PROBLEM DETAILS:
Work out how many lines below hold the string "have" and state only that figure.

DATA RECORDS:
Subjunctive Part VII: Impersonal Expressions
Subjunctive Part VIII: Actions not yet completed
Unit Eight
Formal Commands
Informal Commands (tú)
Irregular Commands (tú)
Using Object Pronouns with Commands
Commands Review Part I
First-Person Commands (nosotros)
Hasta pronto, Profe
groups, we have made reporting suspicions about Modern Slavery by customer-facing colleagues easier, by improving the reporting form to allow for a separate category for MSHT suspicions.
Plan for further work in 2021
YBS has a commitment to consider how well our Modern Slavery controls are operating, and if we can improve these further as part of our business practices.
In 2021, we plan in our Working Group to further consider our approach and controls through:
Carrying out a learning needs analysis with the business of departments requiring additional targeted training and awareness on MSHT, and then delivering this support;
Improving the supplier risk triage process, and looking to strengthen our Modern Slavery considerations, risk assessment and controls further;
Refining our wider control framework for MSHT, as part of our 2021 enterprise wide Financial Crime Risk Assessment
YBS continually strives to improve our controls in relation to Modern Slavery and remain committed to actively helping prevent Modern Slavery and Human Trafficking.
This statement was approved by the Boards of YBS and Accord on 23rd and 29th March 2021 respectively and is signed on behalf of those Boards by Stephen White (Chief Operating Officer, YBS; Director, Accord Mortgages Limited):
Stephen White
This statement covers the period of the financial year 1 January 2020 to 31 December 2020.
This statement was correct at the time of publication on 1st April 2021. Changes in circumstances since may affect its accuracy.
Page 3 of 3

--

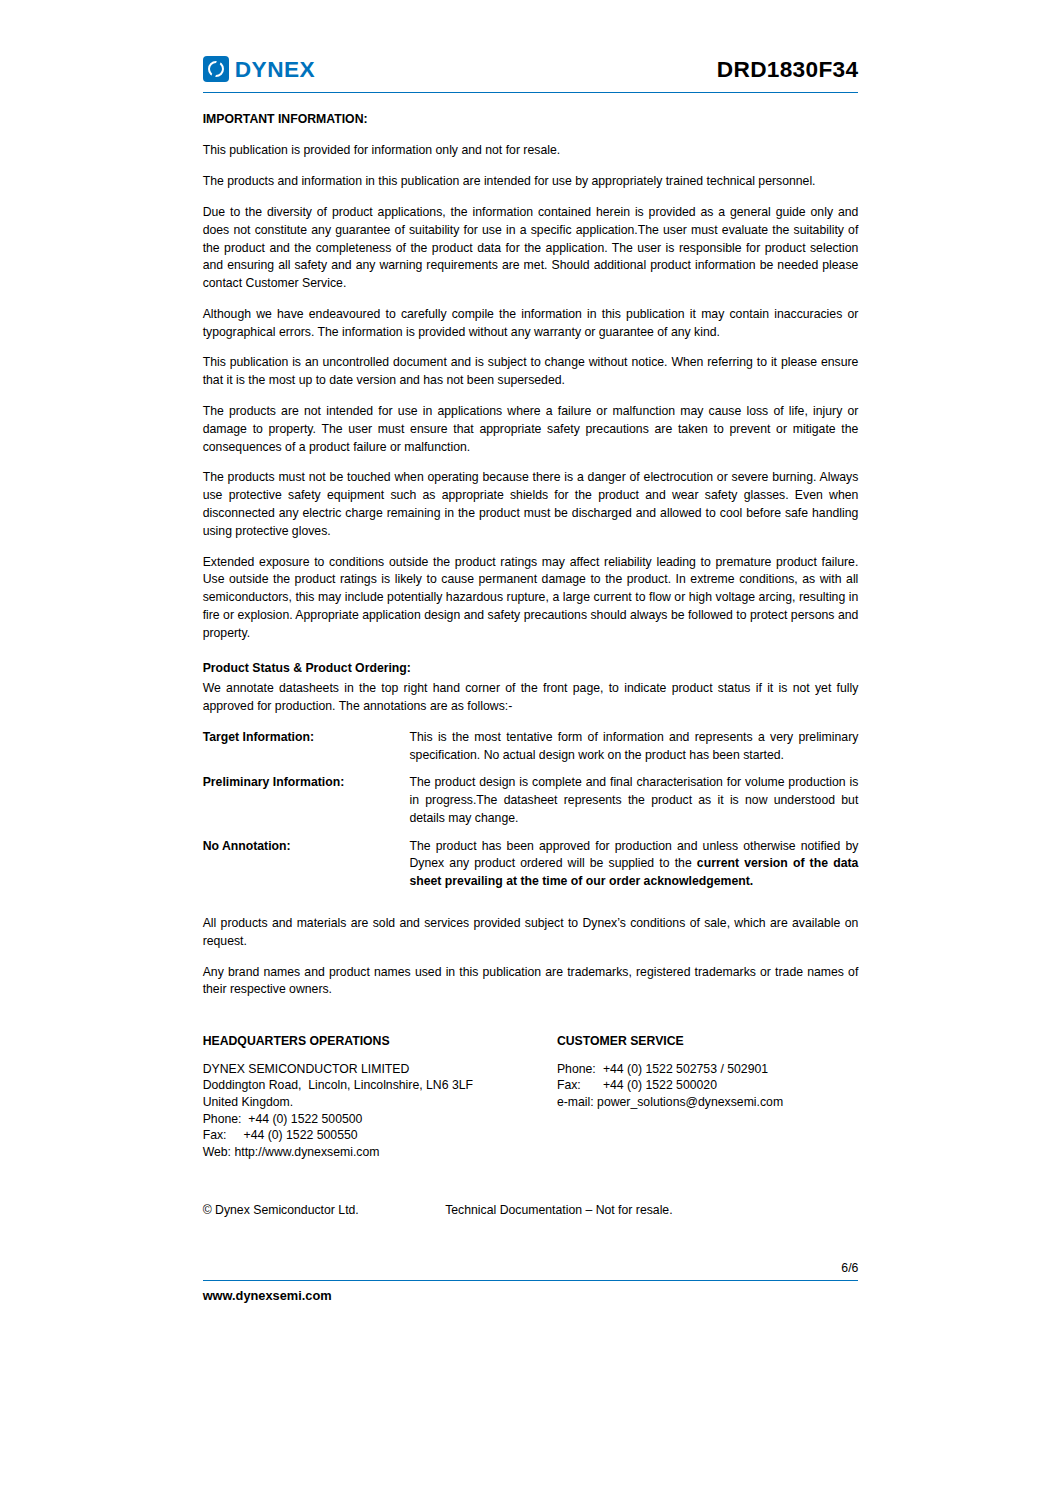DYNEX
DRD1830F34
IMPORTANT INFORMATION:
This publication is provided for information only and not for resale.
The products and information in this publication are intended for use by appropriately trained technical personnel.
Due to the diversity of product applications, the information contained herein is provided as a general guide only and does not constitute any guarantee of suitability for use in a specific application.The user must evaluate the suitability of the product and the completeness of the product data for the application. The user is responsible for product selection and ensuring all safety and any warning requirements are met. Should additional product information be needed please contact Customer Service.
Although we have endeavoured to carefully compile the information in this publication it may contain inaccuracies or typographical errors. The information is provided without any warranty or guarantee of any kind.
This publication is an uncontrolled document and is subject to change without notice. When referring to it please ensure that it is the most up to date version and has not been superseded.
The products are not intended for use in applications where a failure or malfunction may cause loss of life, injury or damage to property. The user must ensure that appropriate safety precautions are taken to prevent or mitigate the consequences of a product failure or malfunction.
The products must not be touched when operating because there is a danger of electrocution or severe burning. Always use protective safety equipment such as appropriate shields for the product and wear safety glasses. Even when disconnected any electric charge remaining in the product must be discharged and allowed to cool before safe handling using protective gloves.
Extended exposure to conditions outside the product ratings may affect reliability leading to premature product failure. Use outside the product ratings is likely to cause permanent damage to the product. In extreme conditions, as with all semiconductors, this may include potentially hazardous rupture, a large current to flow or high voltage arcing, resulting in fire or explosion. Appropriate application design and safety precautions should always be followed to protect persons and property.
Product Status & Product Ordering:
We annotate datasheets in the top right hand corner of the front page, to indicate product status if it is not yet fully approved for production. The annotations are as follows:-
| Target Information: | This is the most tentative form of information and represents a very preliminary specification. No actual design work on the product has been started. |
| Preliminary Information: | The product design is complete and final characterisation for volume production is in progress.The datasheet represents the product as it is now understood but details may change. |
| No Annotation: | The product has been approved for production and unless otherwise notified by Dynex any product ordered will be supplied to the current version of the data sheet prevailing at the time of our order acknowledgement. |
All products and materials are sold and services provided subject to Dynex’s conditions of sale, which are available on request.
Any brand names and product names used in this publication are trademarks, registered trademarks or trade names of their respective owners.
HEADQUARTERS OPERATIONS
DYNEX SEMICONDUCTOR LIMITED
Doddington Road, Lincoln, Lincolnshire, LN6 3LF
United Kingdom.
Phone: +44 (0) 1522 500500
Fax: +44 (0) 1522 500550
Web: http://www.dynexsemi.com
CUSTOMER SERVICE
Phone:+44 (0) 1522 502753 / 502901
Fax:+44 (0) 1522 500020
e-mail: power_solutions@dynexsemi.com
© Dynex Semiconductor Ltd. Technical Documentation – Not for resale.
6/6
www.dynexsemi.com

TASK RESPONSE:
2